Le matin, après le thé noir versé de la marmite dans le quart de fer-blanc cabossé, sans attendre le riz réchauffé que préparent Suzanne et Sarah Metcalfe, je rejoins John qui herborise le long du rivage. Lui ne se sent pas prisonnier. Depuis le jour de notre débarquement, il récolte les feuilles, les fleurs, les graines, qu’il met à sécher avec soin au soleil sur des claies, après les avoir enduites de formol à l’aide d’un petit pinceau. Il cherche avec obstination la présence de l’herbe à indigo. Il est persuadé que l’endroit serait idéal pour commencer une plantation, qui permettrait une amélioration des conditions de vie des immigrants en quarantaine.

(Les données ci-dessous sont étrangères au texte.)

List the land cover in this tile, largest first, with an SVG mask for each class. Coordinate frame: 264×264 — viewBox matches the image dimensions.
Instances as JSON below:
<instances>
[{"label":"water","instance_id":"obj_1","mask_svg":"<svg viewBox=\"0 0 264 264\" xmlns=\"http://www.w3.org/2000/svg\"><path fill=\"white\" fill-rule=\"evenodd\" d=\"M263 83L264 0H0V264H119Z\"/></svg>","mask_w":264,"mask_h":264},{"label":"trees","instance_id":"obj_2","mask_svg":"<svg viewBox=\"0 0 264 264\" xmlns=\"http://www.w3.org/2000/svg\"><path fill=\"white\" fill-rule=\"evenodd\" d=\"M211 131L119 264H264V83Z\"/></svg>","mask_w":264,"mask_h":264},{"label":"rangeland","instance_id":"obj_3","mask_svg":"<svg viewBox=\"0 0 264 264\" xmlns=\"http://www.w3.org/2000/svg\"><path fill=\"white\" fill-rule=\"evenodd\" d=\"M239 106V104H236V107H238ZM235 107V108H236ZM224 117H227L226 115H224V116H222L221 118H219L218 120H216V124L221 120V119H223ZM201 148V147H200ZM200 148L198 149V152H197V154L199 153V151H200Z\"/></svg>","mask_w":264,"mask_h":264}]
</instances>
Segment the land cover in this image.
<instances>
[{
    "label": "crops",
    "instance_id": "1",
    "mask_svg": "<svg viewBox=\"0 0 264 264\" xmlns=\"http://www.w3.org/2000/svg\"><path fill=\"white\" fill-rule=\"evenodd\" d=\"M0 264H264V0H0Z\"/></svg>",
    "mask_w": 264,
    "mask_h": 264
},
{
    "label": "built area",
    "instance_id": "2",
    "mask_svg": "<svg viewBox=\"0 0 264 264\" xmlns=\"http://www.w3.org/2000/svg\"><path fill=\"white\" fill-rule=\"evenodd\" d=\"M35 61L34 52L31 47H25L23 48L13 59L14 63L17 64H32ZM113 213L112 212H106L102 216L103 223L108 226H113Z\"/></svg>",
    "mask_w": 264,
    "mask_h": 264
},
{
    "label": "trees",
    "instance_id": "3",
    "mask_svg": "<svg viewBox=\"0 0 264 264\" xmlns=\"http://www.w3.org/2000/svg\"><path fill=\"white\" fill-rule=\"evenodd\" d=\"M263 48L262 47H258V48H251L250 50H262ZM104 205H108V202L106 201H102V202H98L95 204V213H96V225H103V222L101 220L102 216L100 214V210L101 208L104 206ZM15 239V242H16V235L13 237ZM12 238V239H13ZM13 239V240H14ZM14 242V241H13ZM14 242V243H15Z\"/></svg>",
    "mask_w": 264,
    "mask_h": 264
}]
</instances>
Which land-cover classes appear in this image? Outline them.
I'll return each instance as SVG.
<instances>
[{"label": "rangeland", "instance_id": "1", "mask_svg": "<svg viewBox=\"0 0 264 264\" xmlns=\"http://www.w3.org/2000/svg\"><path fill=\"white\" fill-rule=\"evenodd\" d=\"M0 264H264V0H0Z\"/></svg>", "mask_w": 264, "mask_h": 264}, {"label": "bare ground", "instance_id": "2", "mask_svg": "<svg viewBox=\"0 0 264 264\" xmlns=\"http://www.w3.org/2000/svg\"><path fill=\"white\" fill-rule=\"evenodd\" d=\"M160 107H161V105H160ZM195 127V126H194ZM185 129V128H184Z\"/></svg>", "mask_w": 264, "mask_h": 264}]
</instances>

Je marche le long de la plage, en sautant d’un rocher à l’autre. L’intérieur est envahi de broussailles et de chiendent. À certains endroits les herbes sont si hautes qu’on y disparaît jusqu’à la taille. Tout le long du rivage, la plage est recouverte de cette sorte de rampante grasse à larges feuilles, à petites fleurs rouges, que le vieux Mari appelle batatran, et John ipomée. C’est une plante qui se casse en produisant un lait transparent, légèrement collant Là où elle pousse, rien d’autre n’a le droit de vivre. Je retrouve John à la pointe nord, exactement en face du rocher du Diamant. C’est le nom que j’ai donné à cette pyramide de lave qui émerge de l’Océan, mais John m’a dit que, sur la carte de l’Amirauté, le nom véritable était Pigeon House Rock, le Pigeonnier. En fait de pigeons, il y a surtout des mouettes et des goélands qui entourent le rocher d’un tourbillon permanent et le blanchissent de guano. Le bruit des ailes des oiseaux et les cris gutturaux qu’ils poussent recouvrent le grondement de la mer sur les récifs. Dans la lumière du matin, les embruns étincellent. J’imagine l’éruption du volcan qui a rejeté cet énorme caillou au milieu de la mer, il y a des millions d’années, quand Maurice est sortie des profondeurs de l’Océan.